Du et al. [11] conducted a retrospective analysis of 4822 patients who underwent spinal surgery at the same institution over a two-year period and similarly identified spinal revision surgery as a significant risk factor for CSF leakage, corroborating the findings of the present study. This association may be explained by alterations in local anatomical structures and increased likelihood of scar and dural adhesions following previous surgeries, which render the dura mater more susceptible to rupture during reoperation [12]. Additionally, postoperative infection and inadequate drainage can necessitate reoperation; thus, meticulous wound care to aseptic protocols, and maintenance of dry, clean wound dressings and unobstructed drainage are imperative.
The adhesion between tumors and the dura mater fundamentally involves the formation of a pathological fibrovascular interface. When tumor cells (particularly meningiomas or metastatic carcinomas) infiltrate the outer dural layer, they secrete Transforming Growth Factor-β1 (TGF-β1), activating fibroblasts to transform into myofibroblasts. These myofibroblasts overexpress matrix metalloproteinases (MMP-2/9), resulting in degradation rates of type III/IV collagen fibers 3.2 times higher than in normal tissue. Consequently, dural tensile strength plummets from 35 N/cm2 to 11 N/cm2. During surgical dissection of adhesions, mechanical traction forces must overcome tumor-dura binding strength exceeding 0.5 N/mm2—compared to only 0.17 N/mm2 required for normal dural detachment. Such supraphysiological forces cause microtears (defect diameter: 0.1 - 1 mm) in the dura mater [3]. Therefore, comprehensive preoperative risk stratification and preemptive intervention are mandatory for patients with tumor-dural adhesions [13]: Grade I (Filmy adhesion): Standard watertight suture suffices. Grade II (Fibrovascular adhesion): Collagen matrix patch reinforcement is obligatory. Grade III (Full-thickness tumor infiltration): Pedicled tissue flap transplantation is required. Concurrently, surgeries should be performed by experienced surgeons during peak mental acuity to prevent intraoperative errors.

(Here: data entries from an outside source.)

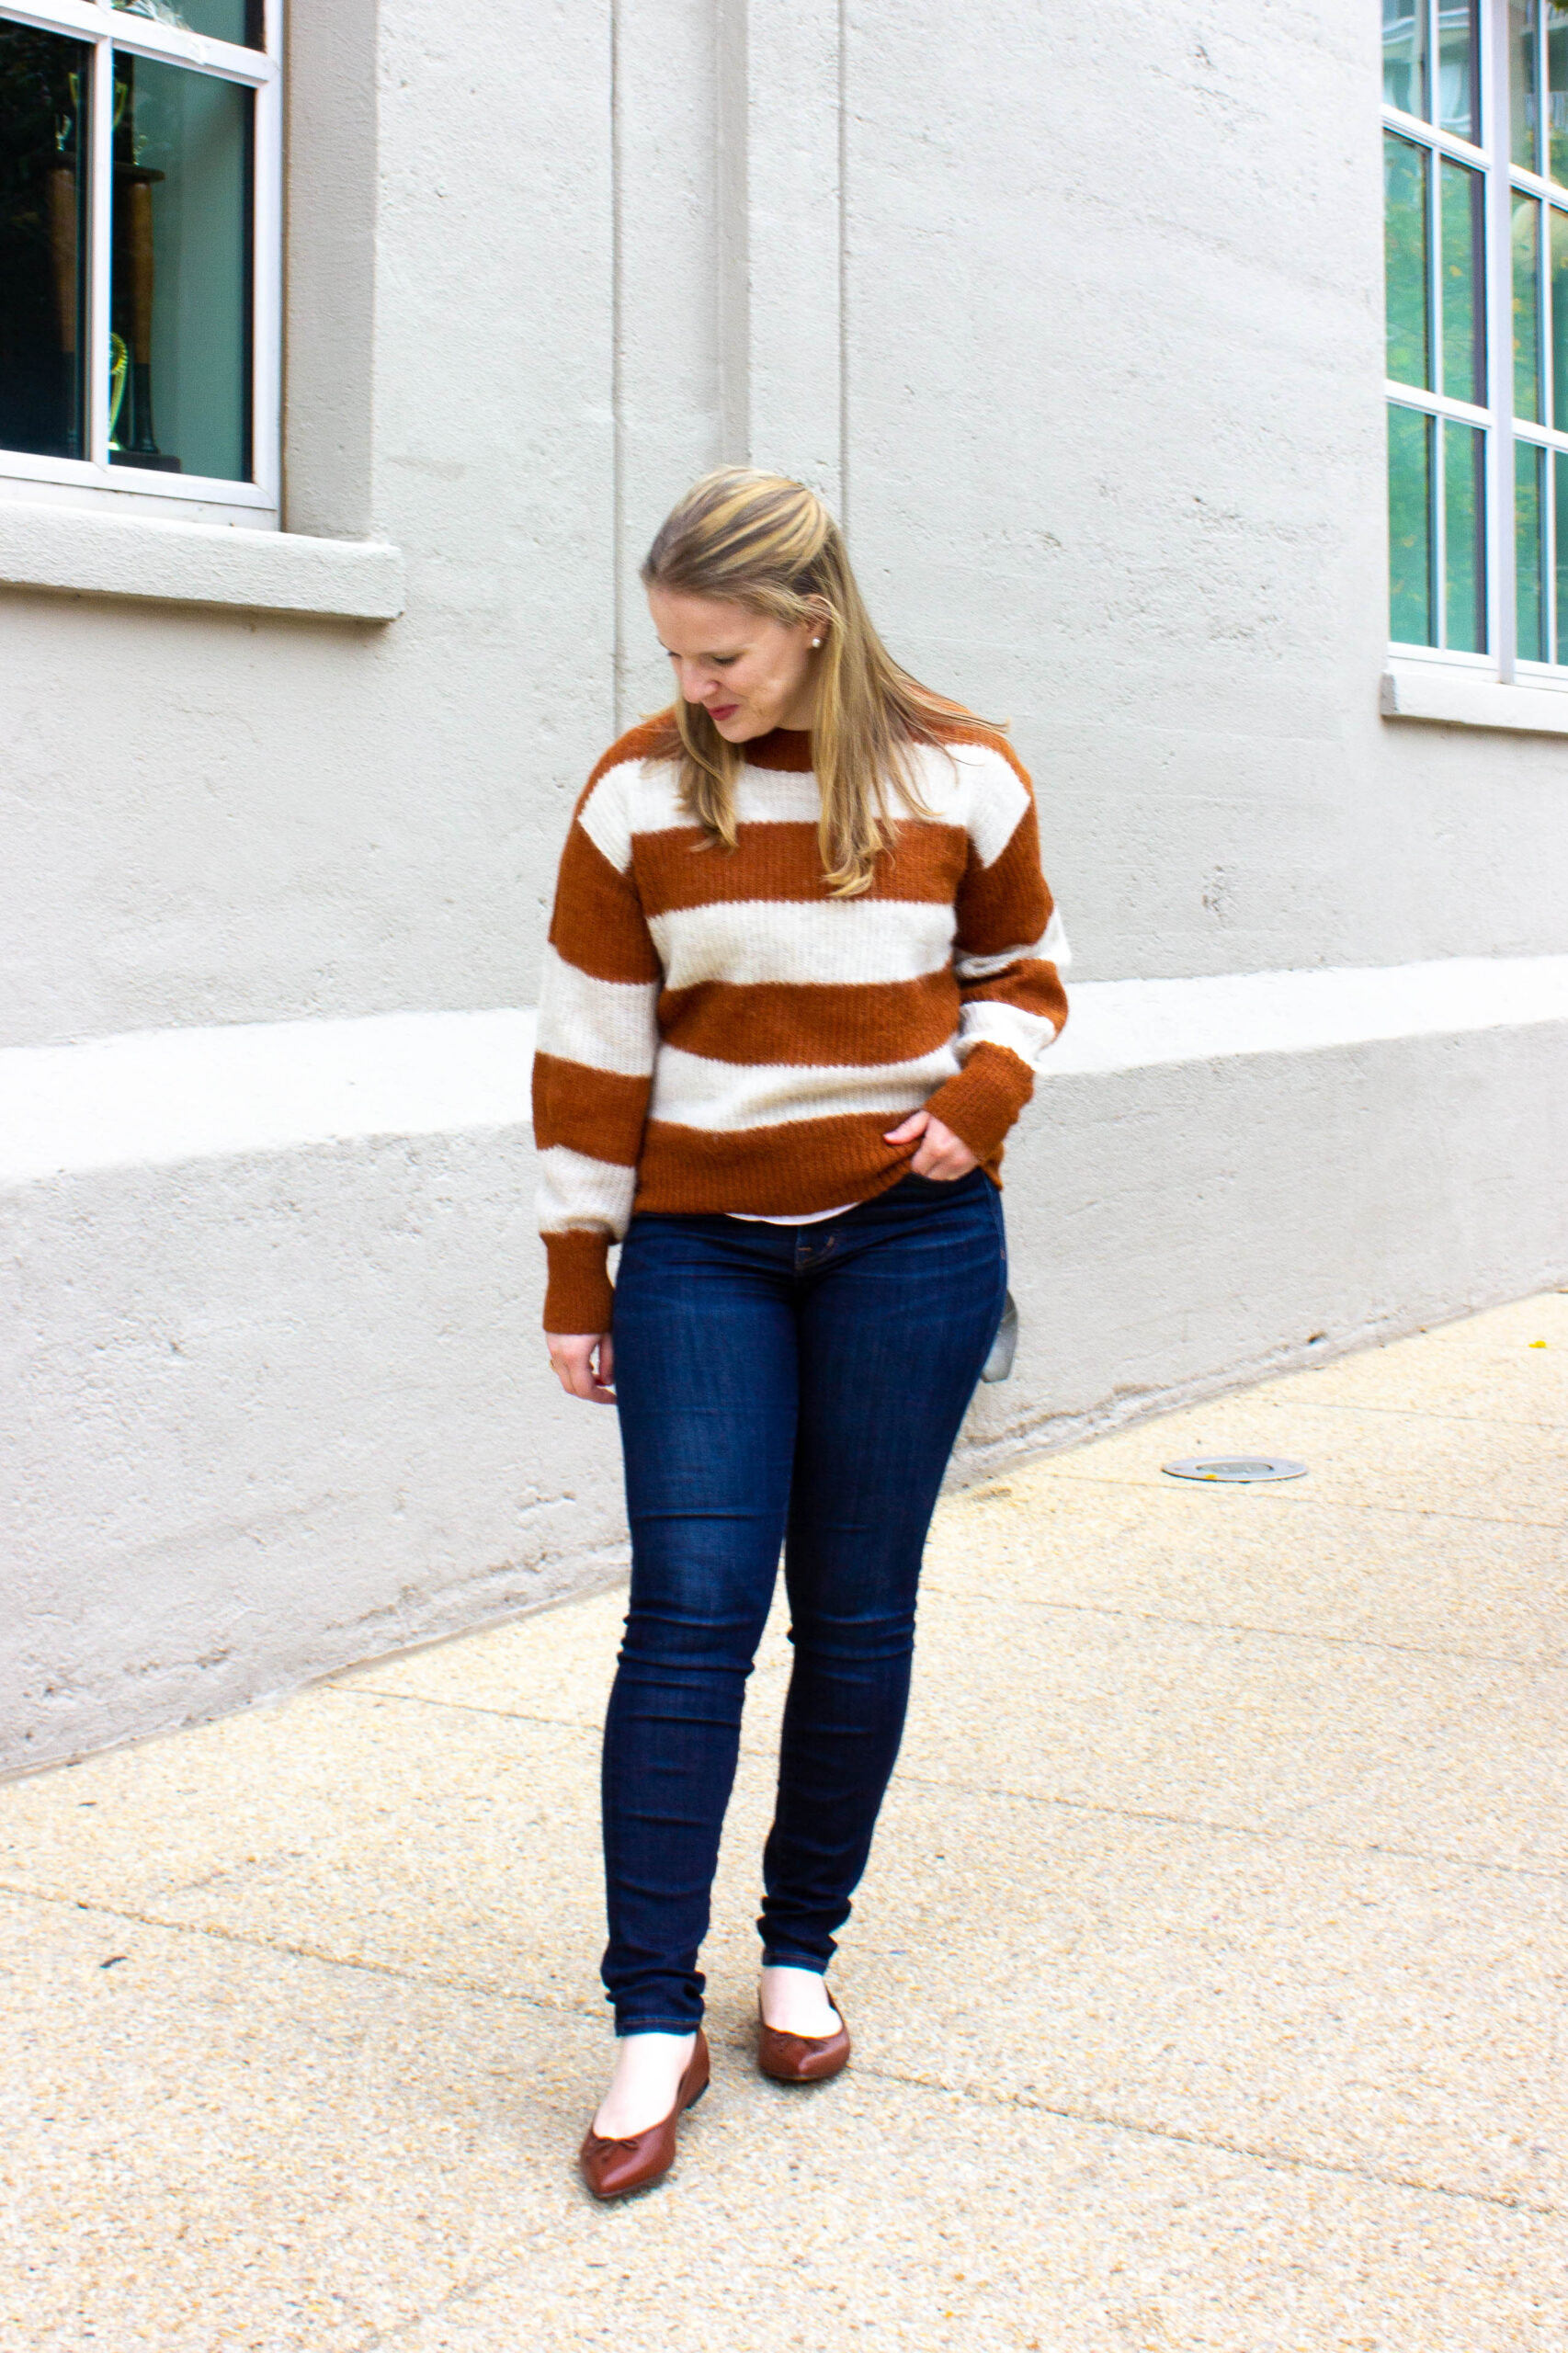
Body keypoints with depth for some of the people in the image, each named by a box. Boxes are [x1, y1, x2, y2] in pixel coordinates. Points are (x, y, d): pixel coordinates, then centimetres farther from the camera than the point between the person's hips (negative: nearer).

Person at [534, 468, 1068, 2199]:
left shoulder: (959, 778, -2)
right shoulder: (640, 792, -2)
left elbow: (1023, 974, 12)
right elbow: (590, 1047, 1)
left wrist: (973, 1103, -8)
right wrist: (577, 1280, 1)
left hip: (909, 1240, 1)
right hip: (701, 1246, 0)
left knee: (858, 1614, 6)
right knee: (689, 1612, -7)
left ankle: (804, 1954, 23)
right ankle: (654, 2023, -1)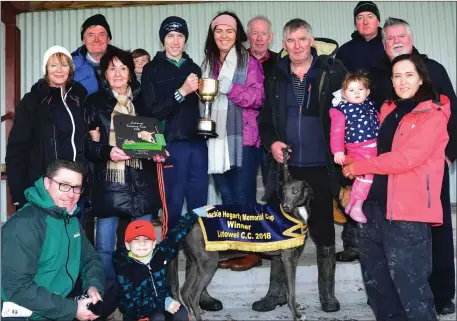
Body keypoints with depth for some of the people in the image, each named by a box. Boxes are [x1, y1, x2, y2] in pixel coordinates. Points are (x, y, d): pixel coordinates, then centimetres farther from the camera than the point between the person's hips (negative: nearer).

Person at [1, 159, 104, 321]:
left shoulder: (71, 219, 8)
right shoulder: (24, 224, -18)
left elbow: (90, 258, 13)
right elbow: (17, 287, -22)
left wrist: (93, 286, -8)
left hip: (65, 300, 8)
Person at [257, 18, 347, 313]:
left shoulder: (333, 72, -3)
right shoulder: (276, 78, 8)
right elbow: (265, 120, 13)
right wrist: (271, 142, -5)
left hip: (321, 168, -3)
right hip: (286, 167, 3)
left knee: (324, 231, 9)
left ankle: (328, 293, 24)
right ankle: (277, 291, 23)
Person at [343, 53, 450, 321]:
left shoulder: (433, 115, -4)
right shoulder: (387, 110, 16)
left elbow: (406, 158, -15)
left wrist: (359, 167, -8)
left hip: (407, 211, -7)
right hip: (374, 204, 7)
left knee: (409, 286, -1)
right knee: (376, 281, 15)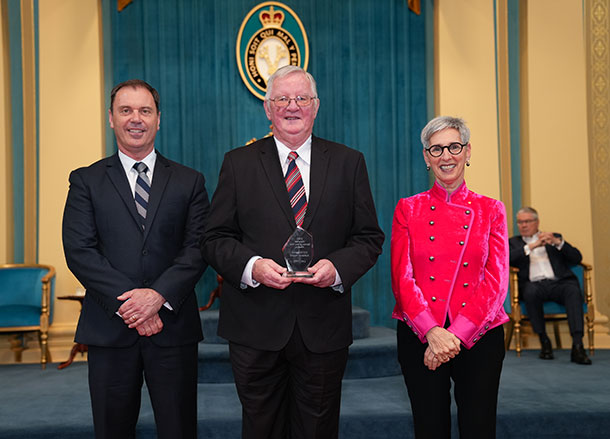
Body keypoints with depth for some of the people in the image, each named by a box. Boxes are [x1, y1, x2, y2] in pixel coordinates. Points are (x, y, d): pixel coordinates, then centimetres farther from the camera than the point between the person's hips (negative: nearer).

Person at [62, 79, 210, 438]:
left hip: (173, 327, 0)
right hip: (110, 328, 0)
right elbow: (79, 250, -4)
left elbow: (198, 247, -2)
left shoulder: (189, 182, 8)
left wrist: (159, 295, -16)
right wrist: (126, 304, -14)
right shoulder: (86, 181, 6)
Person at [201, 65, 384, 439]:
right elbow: (216, 239, 2)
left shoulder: (348, 163, 7)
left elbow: (369, 237, 5)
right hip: (256, 328, 0)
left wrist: (337, 267, -14)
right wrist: (251, 266, -17)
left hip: (324, 328, 1)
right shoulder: (238, 163, 5)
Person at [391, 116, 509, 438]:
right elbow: (402, 278, -2)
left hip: (479, 336, 0)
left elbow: (496, 281, -2)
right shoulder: (408, 209, 5)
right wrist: (432, 332, -16)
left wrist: (456, 335, -13)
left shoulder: (490, 210, 6)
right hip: (419, 337, 0)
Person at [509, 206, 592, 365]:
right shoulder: (514, 242, 24)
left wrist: (557, 242, -5)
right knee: (531, 292, -36)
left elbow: (577, 258, 11)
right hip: (534, 284, -1)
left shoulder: (554, 237, 25)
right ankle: (544, 341, -23)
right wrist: (532, 246, -8)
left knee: (573, 290, -32)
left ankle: (577, 346, -39)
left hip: (558, 282, 1)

Notably, this study did not observe significant associations between age, smoking, radiotherapy, disease duration, surgical site, tumor diameter and the incidence of CSF leakage, which diverges somewhat from previous reports [14] [15]. This discrepancy may be attributable to the relatively small and narrowly defined sample in this study. Future research should focus on large-scale, multicenter studies employing more comprehensive inclusion criteria to further elucidate the risk factors for CSF leakage following spinal tumor surgery.